DUBROVNIK, Croatia — The first state-imposed quarantine happened here, in present-day Dubrovnik, Croatia, an ancient walled city atop the cliffs of the Adriatic Sea. The first people to ever be quarantined — more than 500 years ago — had a nice view but not-so-nice consequences if they decided they had had enough of it.

Ivana Marinavić, the head of educational programs at the Lazarettos of Dubrovnik, the first buildings ever constructed for the sole purpose of quarantining, lists some of the consequences for breaking quarantine in the 14th century:

"Torture, or cutting your nose or your ears off."

She says it all started in 1377, when the Black Death was on its way to killing a third of Europeans. Dubrovnik, the center of the Republic of Ragusa, was among that era's wealthiest merchant cities, and it wanted to maintain that status.

But it was a small city and it couldn't afford to simply shut down as the large merchant cities of Venice or Milan did, so city leaders came up with a plan to force visitors to wait on one of the many desolate islands off the coast for 40 days before they were allowed to come ashore.

They called it quarantino, the Italian word for a 40-day period, a length of time historians believe was inspired by biblical events, such as when Jesus, in the New Testament, fasts in the wilderness for 40 days, or the 40 days and nights of rain that flooded the Earth in the story of Noah's Ark from the Hebrew Bible.

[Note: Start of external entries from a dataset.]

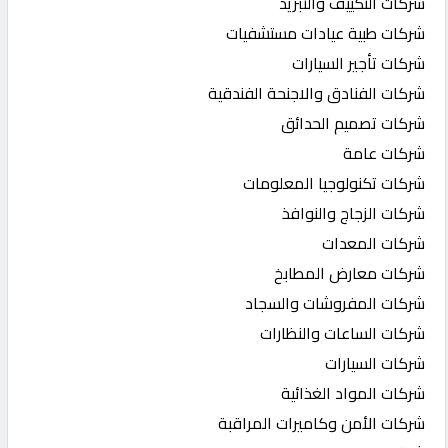
شركات التكييف والتبريد
شركات طبية عيادات مستشفيات
شركات تأجير السيارات
شركات الفنادق والاجنحة الفندقية
شركات تصميم الحدائق
شركات عامة
شركات تكنولوجيا المعلومات
شركات الزجاج والنوافذ
شركات المعدات
شركات معارض المطابخ
شركات المفروشات والسجاد
شركات الساعات والنظارات
شركات السيارات
شركات المواد الغذائية
شركات الأمن وكاميرات المراقبة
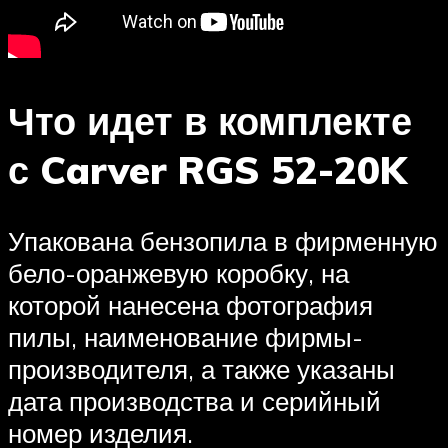
Что идет в комплекте
с Carver RGS 52-20K
Упакована бензопила в фирменную
бело-оранжевую коробку, на
которой нанесена фотография
пилы, наименование фирмы-
производителя, а также указаны
дата производства и серийный
номер изделия.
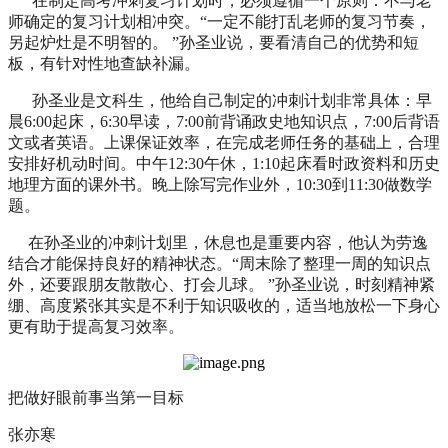
在制定高考冲刺复习计划时，必须遵循一个原则：不与老
师确定的复习计划相冲突。“一定不能打乱老师的复习节奏，
另起炉灶是不明智的。 ”孙圣业说，要看清自己的优势和短
板，有针对性地查缺补漏。
孙圣业是文科生，他给自己制定的冲刺计划非常具体：早
晨6:00起床，6:30早读，7:00前背诵政史地知识点，7:00后背语
文或者英语。上课保证效率，在完成老师任务的基础上，合理
安排好机动时间。中午12:30午休，1:10起床看时政资料和历史
地理方面的课外书。晚上除写完作业外，10:30到11:30做数学
题。
在孙圣业的冲刺计划里，休息也是重要内容，他认为劳逸
结合才能保持良好的精神状态。“周末除了整理一周的知识点
外，还要跟朋友散散心、打会儿球。 ”孙圣业说，时刻精神紧
绷、高度紧张其实是不利于知识吸收的，适当地放松一下身心
更有助于提高复习效率。
把做好眼前事当第一目标
张亦寒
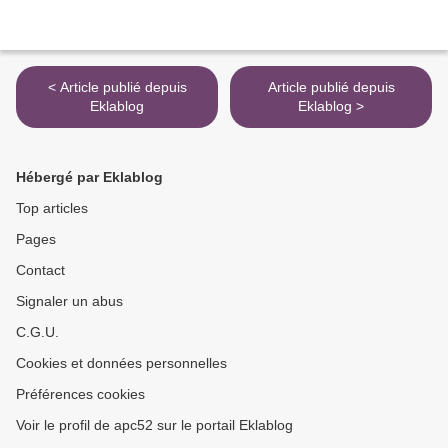
< Article publié depuis
Article publié depuis
Eklablog
Eklablog >
Hébergé par Eklablog
Top articles
Pages
Contact
Signaler un abus
C.G.U.
Cookies et données personnelles
Préférences cookies
Voir le profil de apc52 sur le portail Eklablog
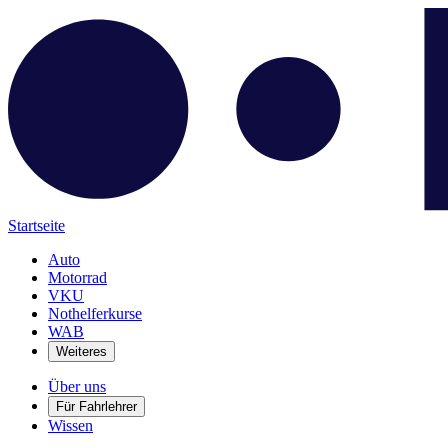
Startseite
Auto
Motorrad
VKU
Nothelferkurse
WAB
Weiteres
Über uns
Für Fahrlehrer
Wissen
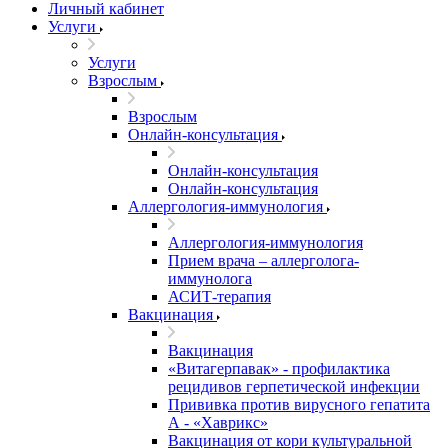
Личный кабинет
Услуги
Услуги
Взрослым
Взрослым
Онлайн-консультация
Онлайн-консультация
Онлайн-консультация
Аллергология-иммунология
Аллергология-иммунология
Прием врача – аллерголога-
иммунолога
АСИТ-терапия
Вакцинация
Вакцинация
«Витагерпавак» - профилактика
рецидивов герпетической инфекции
Прививка против вирусного гепатита
А - «Хаврикс»
Вакцинация от кори культуральной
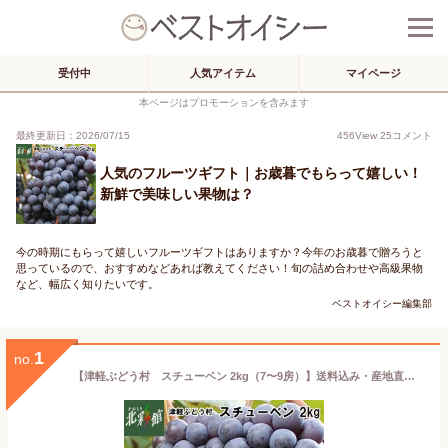
受付中
人気アイテム
マイページ
本ページはプロモーションを含みます
最終更新日：2026/07/15
456
View
25
コメント
人気のフルーツギフト｜お歳暮でもらって嬉しい！
新鮮で美味しい果物は？
今の時期にもらって嬉しいフルーツギフトはありますか？今年のお歳暮で贈ろうと
思っているので、おすすめなどあれば教えてください！旬の詰め合わせや高級果物
など、幅広く知りたいです。
ベストオイシー編集部
1
no.
【津軽ぶどう村 スチューベン 2kg（7〜9房）】送料込み・産地直送 青森【御歳暮】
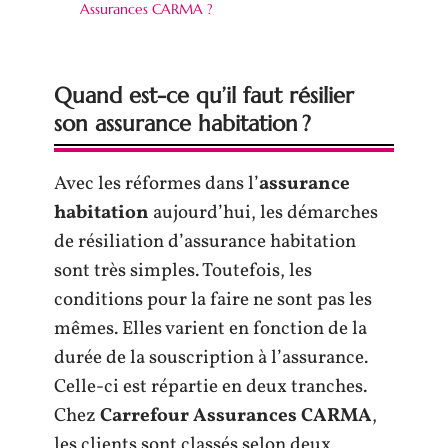
Assurances CARMA ?
Quand est-ce qu’il faut résilier
son assurance habitation ?
Avec les réformes dans l’
assurance
habitation
aujourd’hui, les démarches
de résiliation d’assurance habitation
sont très simples. Toutefois, les
conditions pour la faire ne sont pas les
mêmes. Elles varient en fonction de la
durée de la souscription à l’assurance.
Celle-ci est répartie en deux tranches.
Chez
Carrefour Assurances CARMA
,
les clients sont classés selon deux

"The first quarantine was pretty much improvised," says Marinavić. "It was improvised in the different islands all around Dubrovnik or in their wooden houses or people were just left outside."

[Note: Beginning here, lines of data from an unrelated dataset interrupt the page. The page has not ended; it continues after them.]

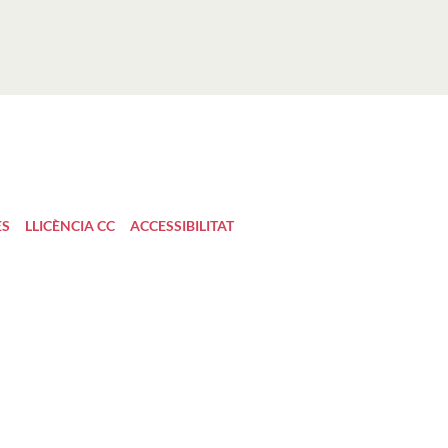
ES
LLICÈNCIA CC
ACCESSIBILITAT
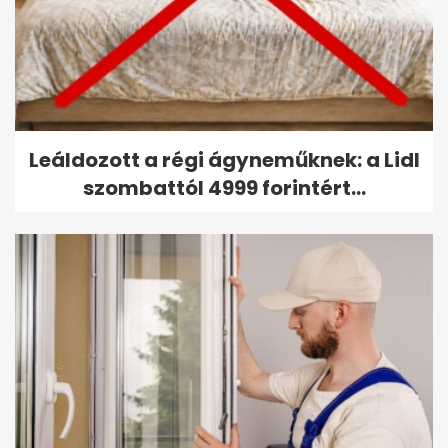
Leáldozott a régi ágyneműknek: a Lidl
szombattól 4999 forintért...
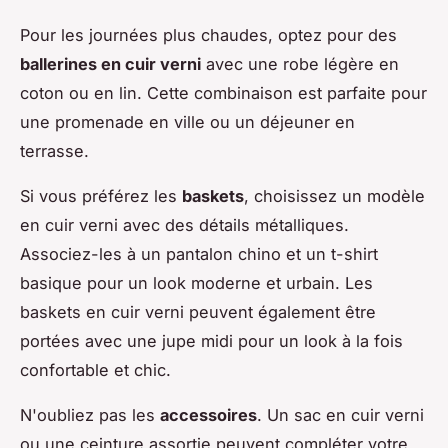
Pour les journées plus chaudes, optez pour des
ballerines en cuir verni
avec une robe légère en
coton ou en lin. Cette combinaison est parfaite pour
une promenade en ville ou un déjeuner en
terrasse.
Si vous préférez les
baskets
, choisissez un modèle
en cuir verni avec des détails métalliques.
Associez-les à un pantalon chino et un t-shirt
basique pour un look moderne et urbain. Les
baskets en cuir verni peuvent également être
portées avec une jupe midi pour un look à la fois
confortable et chic.
N'oubliez pas les
accessoires
. Un sac en cuir verni
ou une ceinture assortie peuvent compléter votre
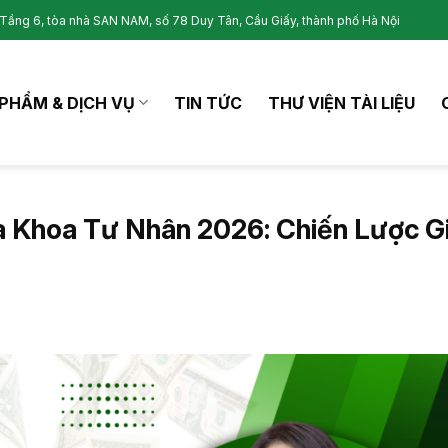
Tầng 6, tòa nhà SAN NAM, số 78 Duy Tân, Cầu Giấy, thành phố Hà Nội
PHẨM & DỊCH VỤ
TIN TỨC
THƯ VIỆN TÀI LIỆU
a Khoa Tư Nhân 2026: Chiến Lược G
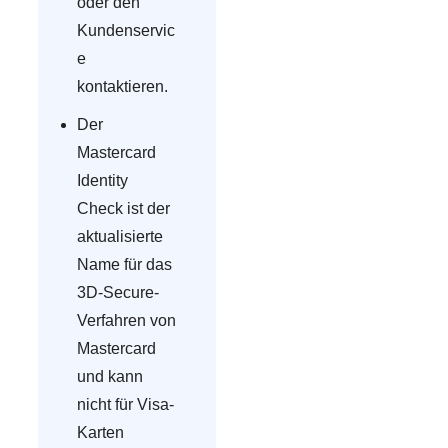
oder den
Kundenservic
e
kontaktieren.
Der
Mastercard
Identity
Check ist der
aktualisierte
Name für das
3D-Secure-
Verfahren von
Mastercard
und kann
nicht für Visa-
Karten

But before you feel sorry for these lonely souls, Marinavić points out they were accompanied by a scribe, two guards, two cleaners and a gravedigger.

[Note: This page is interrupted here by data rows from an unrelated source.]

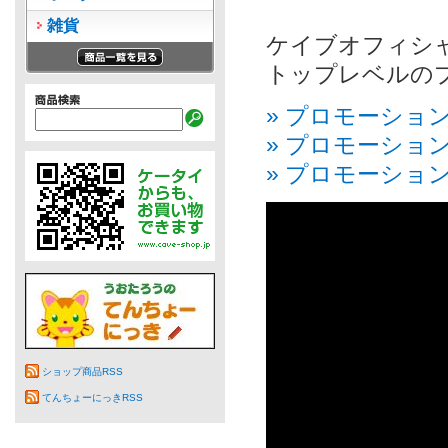
雑貨
ケイブオフィシ
トップレベルの
» プロモーション
» プロモーション
» プロモーション
ショップ商品RSS
てんちょーにっきRSS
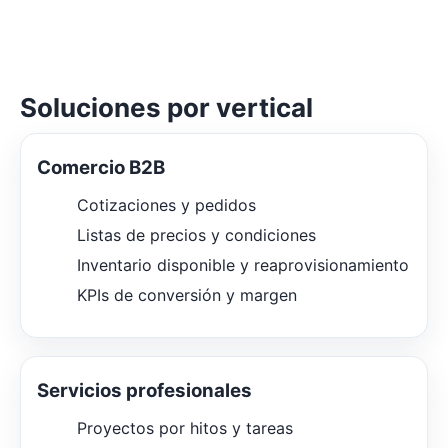
Soluciones por vertical
Comercio B2B
Cotizaciones y pedidos
Listas de precios y condiciones
Inventario disponible y reaprovisionamiento
KPIs de conversión y margen
Servicios profesionales
Proyectos por hitos y tareas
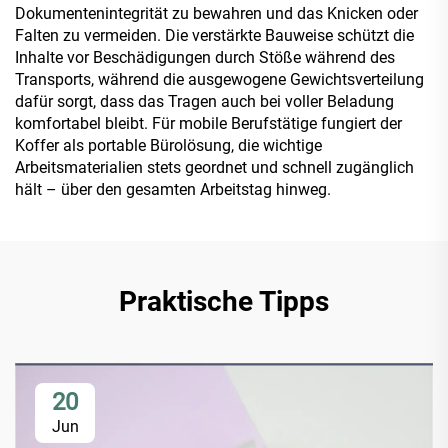
Dokumentenintegrität zu bewahren und das Knicken oder
Falten zu vermeiden. Die verstärkte Bauweise schützt die
Inhalte vor Beschädigungen durch Stöße während des
Transports, während die ausgewogene Gewichtsverteilung
dafür sorgt, dass das Tragen auch bei voller Beladung
komfortabel bleibt. Für mobile Berufstätige fungiert der
Koffer als portable Bürolösung, die wichtige
Arbeitsmaterialien stets geordnet und schnell zugänglich
hält – über den gesamten Arbeitstag hinweg.
Praktische Tipps
20
Jun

Nearly 300 years later, in 1642, the city finished the Lazarettos, a series of buildings just outside the city wall where visitors — mostly from the Ottoman Empire — would wait out their 40 days.

Marinavić gives a tour of the former quarantine cells, vast stone rooms whose barred windows overlook the turquoise waters of the Adriatic and that now house an exhibition on the history of the quarantine.

There are displays of old tools that guards used to ensure social distancing — poles with spikes on the end of them — and Marinavić shows off one of the earliest forms of contactless payment, a cashier's desk with a hole carved into it.

"The money would fall into the drawer through this hole," she points out. "They were avoiding to touch the money."

And money was the primary reason behind Dubrovnik's creation of the quarantine. It wanted to maintain economic growth in turbulent times — a tradition Marinavić says continues today.

"I think that our government is trying to do the same because we are a country very much dependent on tourism," she says. "That's why we never had really strict measures in Croatia or in Dubrovnik."

And that's why Croatia was one of the first European countries to open to vaccinated tourists. It's also why Dubrovnik, filled with medieval churches, concert halls and the world's oldest quarantine site, has been hard at work lobbying U.S. airlines like Delta and United to reopen direct flights between the U.S. and Dubrovnik's airport.

And when more tourists begin arriving in this ancient walled city, they can pay a visit to the Lazarettos, pretend they're in quarantine — and then walk right out the door for some sightseeing without worrying about losing their noses in the process.